_ACTIVITY_:
Please decide whether each statement agrees with the shuffling proof, answering yes or no and quoting the deciding words from it: (a) The cut-interleaving pairs determine the probability assignment. (b) Every cut-interleaving pair leads to a different ordering. (c) How many pairs lead to a given ordering is worked out within this proof.

The point of the above theorem is that both sorting procedures always lead to the same initial
ordering.
\putfig{3truein}{PSfig3-14}{Before a 2-unshuffle.}{fig 3.14}  
\putfig{3truein}{PSfig3-15}{Before a 4-unshuffle.}{fig 3.15} 
\begin{theorem}\label{thm 3.3.2} If $D$ is any ordering that is the result of applying
an $a$-shuffle and then a $b$-shuffle to the identity ordering, then the probability
assigned to $D$ by this pair of operations is the same as the probability assigned to $D$ by the
process of applying an $ab$-shuffle to the identity ordering.
\proof Call the sample space of $a$-shuffles $S_a$.  If we label the stacks by the
integers from $0$ to $a-1$, then each cut-interleaving pair, i.e., shuffle, corresponds to
exactly one
$n$-digit base $a$ integer, where the $i$th digit in the integer is the stack of
which the $i$th card is a member.  Thus, the number of cut-interleaving pairs 
is equal to the number of
$n$-digit base $a$ integers, which is $a^n$.  Of course, not all of these pairs leads
to different orderings.  The number of pairs leading to a given ordering will be
discussed later.  For our purposes it is enough to point out that it is the
cut-interleaving pairs that determine the probability assignment.
\par The previous theorem shows that there is a 1-1 correspondence between $S_{a,b}$
and $S_{ab}$.  Furthermore, corresponding elements give the same ordering when applied to
the identity ordering. Given any ordering $D$, let $m_1$ be the number of elements of
$S_{a,b}$ which, when applied to the identity ordering, result in $D$.  Let $m_2$ be
the number of elements of $S_{ab}$ which, when applied to the identity ordering,
result in $D$.  The previous theorem implies that $m_1 = m_2$.  Thus, both sets assign
the probability
$${{m_1}\over{(ab)^n}}$$
to $D$.  This completes the proof.

_EXCERPTED DATA_:

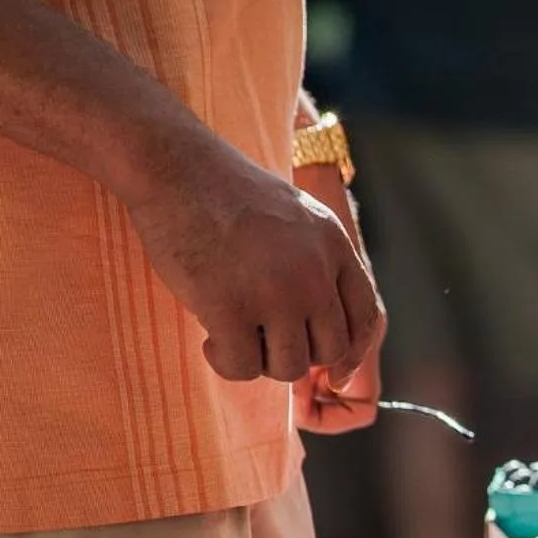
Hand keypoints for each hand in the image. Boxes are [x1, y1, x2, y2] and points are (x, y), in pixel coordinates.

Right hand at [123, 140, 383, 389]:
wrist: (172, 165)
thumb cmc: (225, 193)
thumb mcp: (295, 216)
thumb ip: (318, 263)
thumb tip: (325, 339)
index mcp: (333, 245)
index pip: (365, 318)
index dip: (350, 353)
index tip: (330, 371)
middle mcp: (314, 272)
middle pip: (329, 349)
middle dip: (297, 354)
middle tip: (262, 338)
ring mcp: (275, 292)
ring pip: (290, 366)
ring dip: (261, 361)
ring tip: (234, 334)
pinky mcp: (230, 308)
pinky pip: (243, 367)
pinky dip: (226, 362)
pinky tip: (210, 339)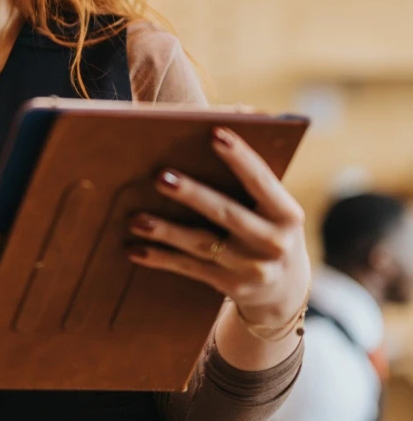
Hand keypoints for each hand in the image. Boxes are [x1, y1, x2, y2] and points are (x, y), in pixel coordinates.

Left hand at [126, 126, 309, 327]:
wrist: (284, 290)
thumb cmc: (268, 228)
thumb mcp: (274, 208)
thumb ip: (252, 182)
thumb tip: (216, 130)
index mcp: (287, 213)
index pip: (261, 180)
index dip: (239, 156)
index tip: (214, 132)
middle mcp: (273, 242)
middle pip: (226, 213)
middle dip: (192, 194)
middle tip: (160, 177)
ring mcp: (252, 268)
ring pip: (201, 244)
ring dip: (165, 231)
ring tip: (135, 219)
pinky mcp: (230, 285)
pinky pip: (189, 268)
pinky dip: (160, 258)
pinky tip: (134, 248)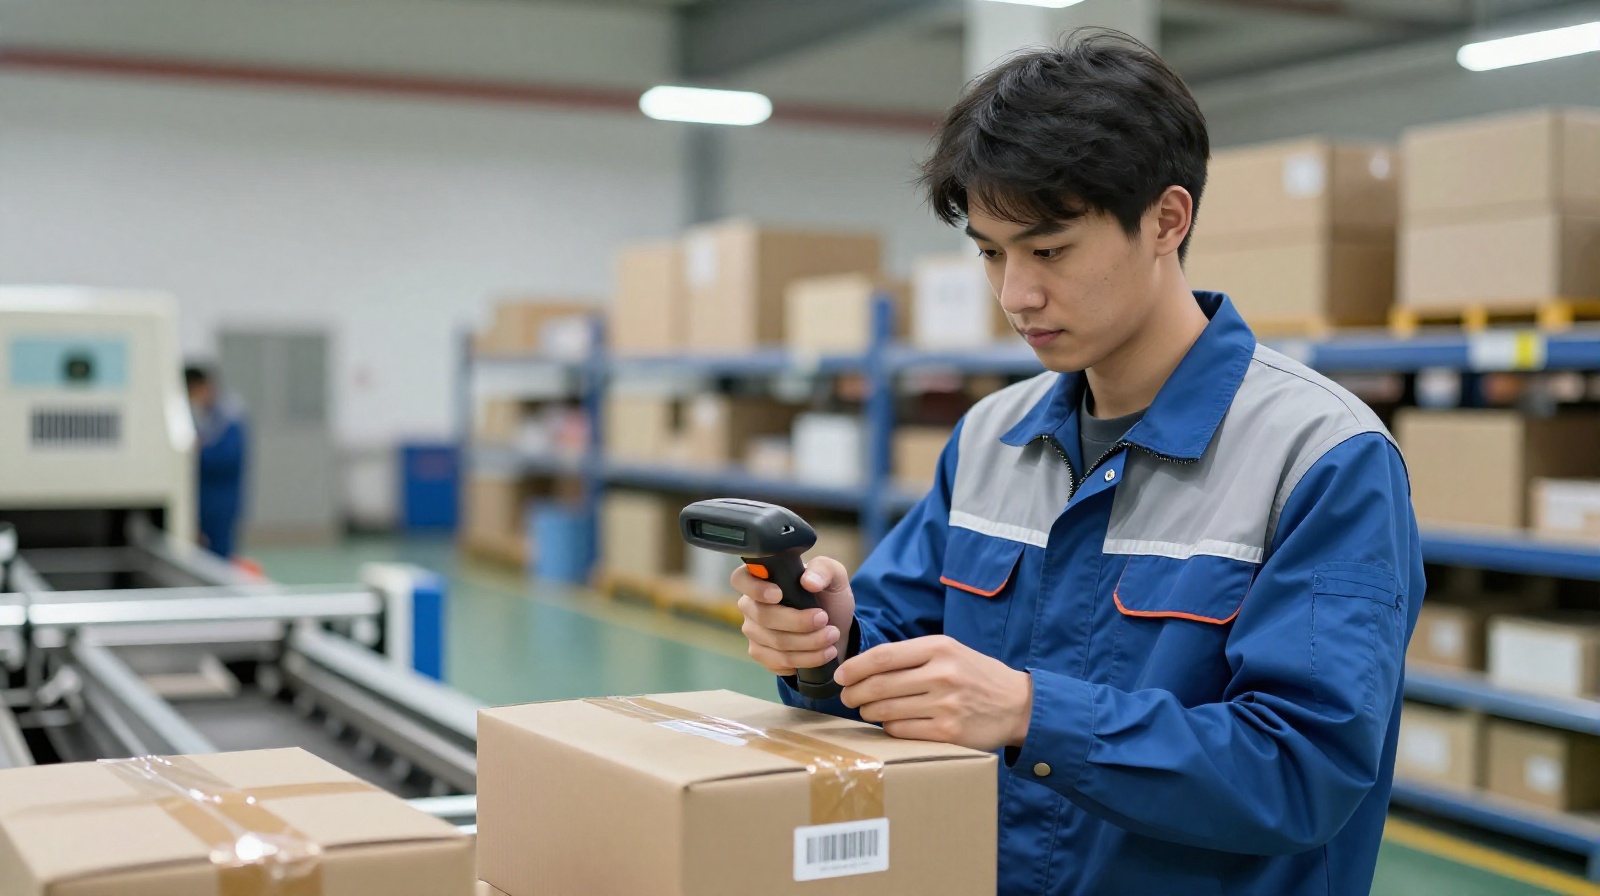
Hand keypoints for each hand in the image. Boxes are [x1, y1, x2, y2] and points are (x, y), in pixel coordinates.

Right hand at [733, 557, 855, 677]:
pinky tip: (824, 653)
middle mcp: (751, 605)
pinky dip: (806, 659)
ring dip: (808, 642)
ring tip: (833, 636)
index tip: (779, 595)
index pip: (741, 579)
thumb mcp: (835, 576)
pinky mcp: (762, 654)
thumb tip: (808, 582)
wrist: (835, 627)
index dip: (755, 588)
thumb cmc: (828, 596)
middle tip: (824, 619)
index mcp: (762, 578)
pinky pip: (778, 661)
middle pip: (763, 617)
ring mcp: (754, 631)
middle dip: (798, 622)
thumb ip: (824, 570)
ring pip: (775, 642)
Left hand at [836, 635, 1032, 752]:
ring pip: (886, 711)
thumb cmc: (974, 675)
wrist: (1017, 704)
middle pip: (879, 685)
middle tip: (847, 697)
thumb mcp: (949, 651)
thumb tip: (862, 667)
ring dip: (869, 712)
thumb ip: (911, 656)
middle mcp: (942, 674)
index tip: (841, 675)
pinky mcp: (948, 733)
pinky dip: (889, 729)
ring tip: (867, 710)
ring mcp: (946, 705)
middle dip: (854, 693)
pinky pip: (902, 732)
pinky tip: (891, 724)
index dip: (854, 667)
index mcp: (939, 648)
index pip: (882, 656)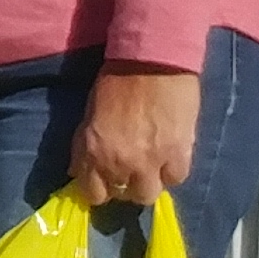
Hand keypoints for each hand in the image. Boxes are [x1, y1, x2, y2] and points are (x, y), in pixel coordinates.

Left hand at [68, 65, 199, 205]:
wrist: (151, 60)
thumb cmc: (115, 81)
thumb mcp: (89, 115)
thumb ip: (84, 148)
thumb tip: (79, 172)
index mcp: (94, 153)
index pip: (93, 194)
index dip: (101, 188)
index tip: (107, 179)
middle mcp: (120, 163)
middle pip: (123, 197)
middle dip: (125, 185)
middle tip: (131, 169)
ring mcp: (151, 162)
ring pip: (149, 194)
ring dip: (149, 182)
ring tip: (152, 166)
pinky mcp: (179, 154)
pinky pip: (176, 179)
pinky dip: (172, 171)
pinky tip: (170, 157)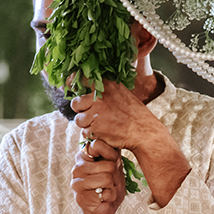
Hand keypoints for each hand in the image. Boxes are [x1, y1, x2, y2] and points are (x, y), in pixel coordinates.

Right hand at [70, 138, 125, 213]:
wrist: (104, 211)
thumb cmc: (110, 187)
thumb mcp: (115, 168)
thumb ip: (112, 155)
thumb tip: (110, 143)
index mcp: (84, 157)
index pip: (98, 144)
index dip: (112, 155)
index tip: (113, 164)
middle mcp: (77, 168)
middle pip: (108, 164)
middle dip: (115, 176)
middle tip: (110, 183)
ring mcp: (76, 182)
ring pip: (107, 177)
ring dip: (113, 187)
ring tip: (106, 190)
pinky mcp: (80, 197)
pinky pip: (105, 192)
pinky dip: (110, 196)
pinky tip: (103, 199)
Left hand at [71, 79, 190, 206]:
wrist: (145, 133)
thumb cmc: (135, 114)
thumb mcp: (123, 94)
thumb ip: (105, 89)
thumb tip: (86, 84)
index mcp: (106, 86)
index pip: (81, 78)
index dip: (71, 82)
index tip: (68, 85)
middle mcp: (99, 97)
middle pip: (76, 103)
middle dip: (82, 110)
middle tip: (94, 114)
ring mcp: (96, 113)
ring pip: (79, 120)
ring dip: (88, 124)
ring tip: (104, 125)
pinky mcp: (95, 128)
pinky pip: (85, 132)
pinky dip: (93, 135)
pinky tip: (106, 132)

_YOUR SOLUTION_:
(a) Yes: "it is the cut-interleaving pairs that determine the probability assignment"
(b) No: "not all of these pairs leads to different orderings"
(c) No: "The number of pairs leading to a given ordering will be discussed later"